# Rear brake piston problem



## plano-doug (Jul 1, 2015)

jeanenry said:


> I decided to renew pads on Cruze 2011 saloon 124HP 1600cc . I got to pushing the piston in to accommodate the thicker new pads, it went in a little but now it will not retract enough for new pads. I bought a 15cm G clamp and tried this but it just will not move further in. The fluid nozzle was release and fluid seeped out. "whats up doc" Any recommendations? The piston can be twisted with a mole grip and does not seem overtly tight for rotation.? And a long lever was used on the G clamp handle.


You need to turn the piston clockwise to fully seat it. There are tools for doing that, but it sounds like you have something which will work.

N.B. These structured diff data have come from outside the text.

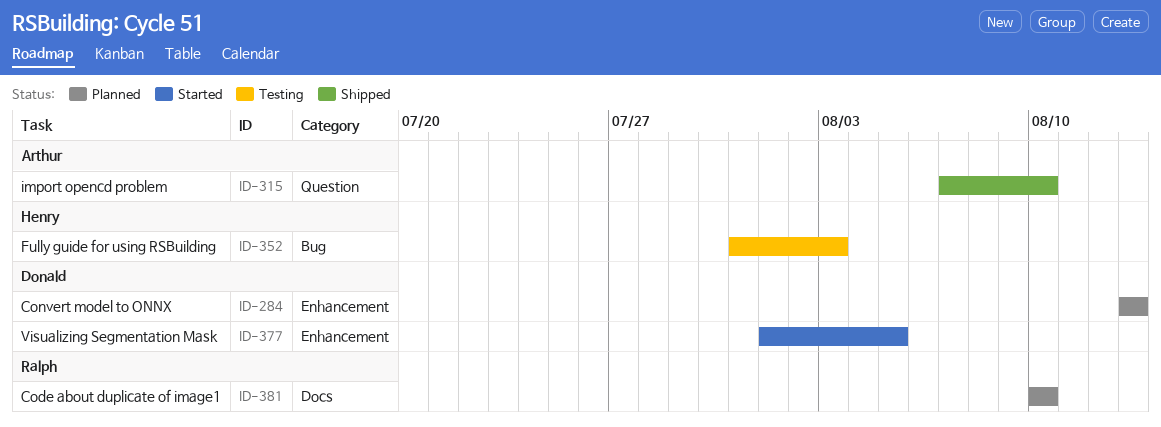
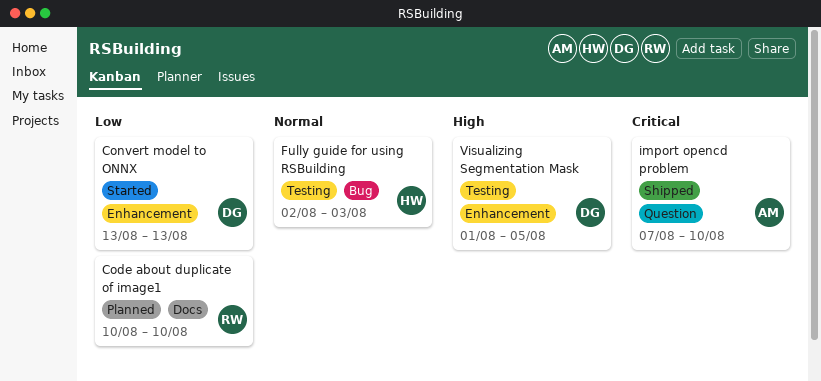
Convert model to ONNX, status: Planned -> Started
Fully guide for using RSBuilding, start: Jul 31 -> Aug 2
Visualizing Segmentation Mask, status: Started -> Testing

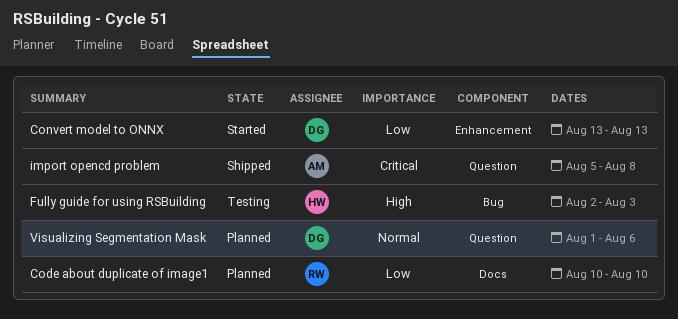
Fully guide for using RSBuilding, priority: Normal -> High
import opencd problem, start: Aug 7 -> Aug 5
import opencd problem, due: Aug 10 -> Aug 8
Visualizing Segmentation Mask, status: Testing -> Planned
Visualizing Segmentation Mask, priority: High -> Normal
Visualizing Segmentation Mask, label: Enhancement -> Question
Visualizing Segmentation Mask, due: Aug 5 -> Aug 6

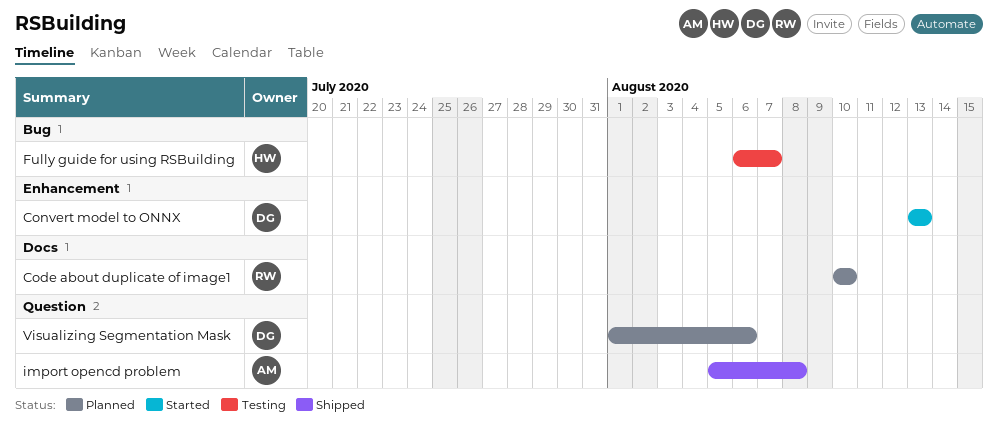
Fully guide for using RSBuilding, start: Aug 2 -> Aug 6
Fully guide for using RSBuilding, due: Aug 3 -> Aug 7

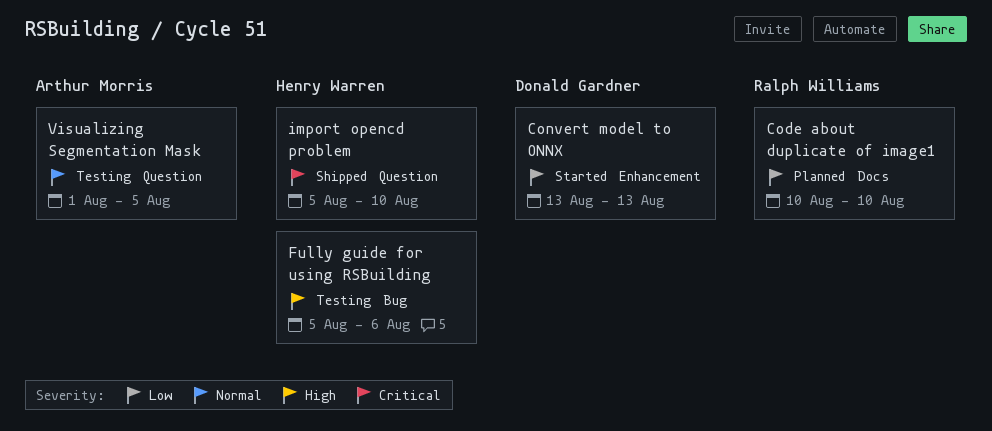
Fully guide for using RSBuilding, start: Aug 6 -> Aug 5
Fully guide for using RSBuilding, due: Aug 7 -> Aug 6
import opencd problem, owner: Arthur Morris -> Henry Warren
import opencd problem, due: Aug 8 -> Aug 10
Visualizing Segmentation Mask, status: Planned -> Testing
Visualizing Segmentation Mask, owner: Donald Gardner -> Arthur Morris
Visualizing Segmentation Mask, due: Aug 6 -> Aug 5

I have limited experience with this type caliper, but they were on the rear of my Pontiac. The parking brake mechanism turns the pistons from the backside of the caliper to engage _and_ adjust the parking brake. So over time, it gets extended out and must be cranked back in when installing new pads.

HTH.

Doug

.


----------



## jeanenry (Aug 20, 2020)

plano-doug said:


> You need to turn the piston clockwise to fully seat it. There are tools for doing that, but it sounds like you have something which will work.
> 
> I have limited experience with this type caliper, but they were on the rear of my Pontiac. The parking brake mechanism turns the pistons from the backside of the caliper to engage _and_ adjust the parking brake. So over time, it gets extended out and must be cranked back in when installing new pads.
> 
> ...


Thanks Doug, this is my first twist and seat piston, have a nice day
john


----------